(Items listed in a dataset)

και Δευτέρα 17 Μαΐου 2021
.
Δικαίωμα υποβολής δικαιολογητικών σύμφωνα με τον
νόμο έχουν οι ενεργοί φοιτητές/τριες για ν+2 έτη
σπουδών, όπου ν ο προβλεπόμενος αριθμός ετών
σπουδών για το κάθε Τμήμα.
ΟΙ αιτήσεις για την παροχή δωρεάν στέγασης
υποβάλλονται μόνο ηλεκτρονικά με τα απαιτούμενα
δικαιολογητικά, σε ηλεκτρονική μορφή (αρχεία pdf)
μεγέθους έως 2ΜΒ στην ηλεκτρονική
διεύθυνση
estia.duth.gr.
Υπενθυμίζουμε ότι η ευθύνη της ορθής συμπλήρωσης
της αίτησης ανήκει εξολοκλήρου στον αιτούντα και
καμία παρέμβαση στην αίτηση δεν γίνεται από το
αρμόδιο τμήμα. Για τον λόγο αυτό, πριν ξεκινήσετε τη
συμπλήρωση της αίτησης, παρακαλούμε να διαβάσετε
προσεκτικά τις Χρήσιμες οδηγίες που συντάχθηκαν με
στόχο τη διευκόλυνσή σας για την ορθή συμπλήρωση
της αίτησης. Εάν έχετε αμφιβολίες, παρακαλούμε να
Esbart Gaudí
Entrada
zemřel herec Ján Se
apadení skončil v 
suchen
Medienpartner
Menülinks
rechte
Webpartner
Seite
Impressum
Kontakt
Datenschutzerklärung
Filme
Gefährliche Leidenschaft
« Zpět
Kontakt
...
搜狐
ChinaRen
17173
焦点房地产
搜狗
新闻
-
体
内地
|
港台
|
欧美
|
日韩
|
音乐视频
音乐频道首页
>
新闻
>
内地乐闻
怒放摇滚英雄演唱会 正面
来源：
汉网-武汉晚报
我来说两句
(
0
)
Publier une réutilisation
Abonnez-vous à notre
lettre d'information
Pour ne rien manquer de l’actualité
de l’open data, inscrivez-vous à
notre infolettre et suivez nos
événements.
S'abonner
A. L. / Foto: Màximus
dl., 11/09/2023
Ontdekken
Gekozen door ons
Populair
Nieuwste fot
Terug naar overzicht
...
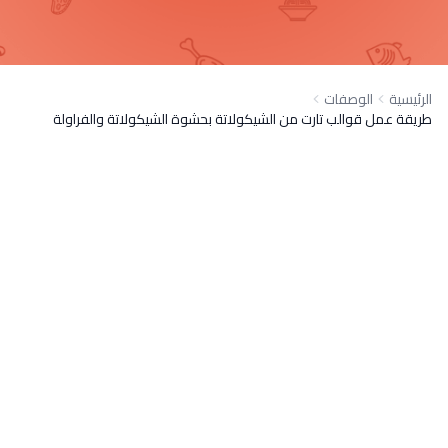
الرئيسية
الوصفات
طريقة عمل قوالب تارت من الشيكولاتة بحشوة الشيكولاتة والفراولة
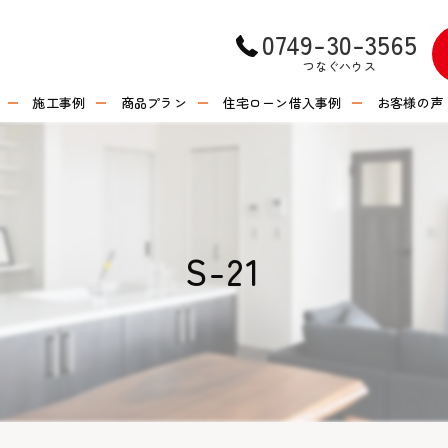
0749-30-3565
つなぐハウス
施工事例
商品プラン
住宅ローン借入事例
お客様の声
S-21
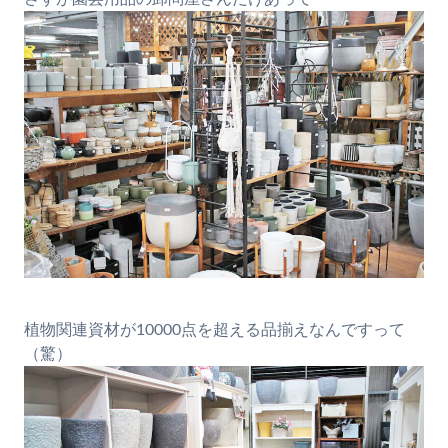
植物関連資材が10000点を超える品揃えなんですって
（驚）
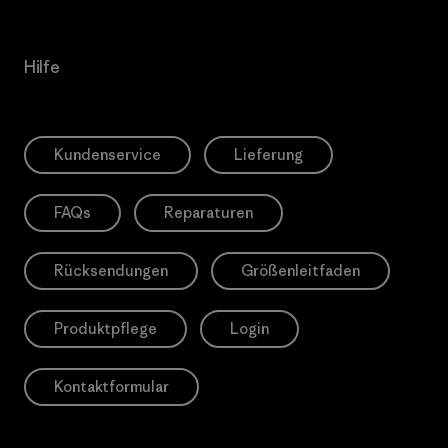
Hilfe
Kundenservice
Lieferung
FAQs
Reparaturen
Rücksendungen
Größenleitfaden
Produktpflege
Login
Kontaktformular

What the exercise asks ▸ In the entries above, restate word for word the lines between the one holding "και Δευτέρα 17 Μαΐου 2021" and the one holding "συμπλήρωση της αίτησης, παρακαλούμε", inclusive, and nothing besides.

Exercise answer ▸
και Δευτέρα 17 Μαΐου 2021
.
Δικαίωμα υποβολής δικαιολογητικών σύμφωνα με τον
νόμο έχουν οι ενεργοί φοιτητές/τριες για ν+2 έτη
σπουδών, όπου ν ο προβλεπόμενος αριθμός ετών
σπουδών για το κάθε Τμήμα.
ΟΙ αιτήσεις για την παροχή δωρεάν στέγασης
υποβάλλονται μόνο ηλεκτρονικά με τα απαιτούμενα
δικαιολογητικά, σε ηλεκτρονική μορφή (αρχεία pdf)
μεγέθους έως 2ΜΒ στην ηλεκτρονική
διεύθυνση
estia.duth.gr.
Υπενθυμίζουμε ότι η ευθύνη της ορθής συμπλήρωσης
της αίτησης ανήκει εξολοκλήρου στον αιτούντα και
καμία παρέμβαση στην αίτηση δεν γίνεται από το
αρμόδιο τμήμα. Για τον λόγο αυτό, πριν ξεκινήσετε τη
συμπλήρωση της αίτησης, παρακαλούμε να διαβάσετε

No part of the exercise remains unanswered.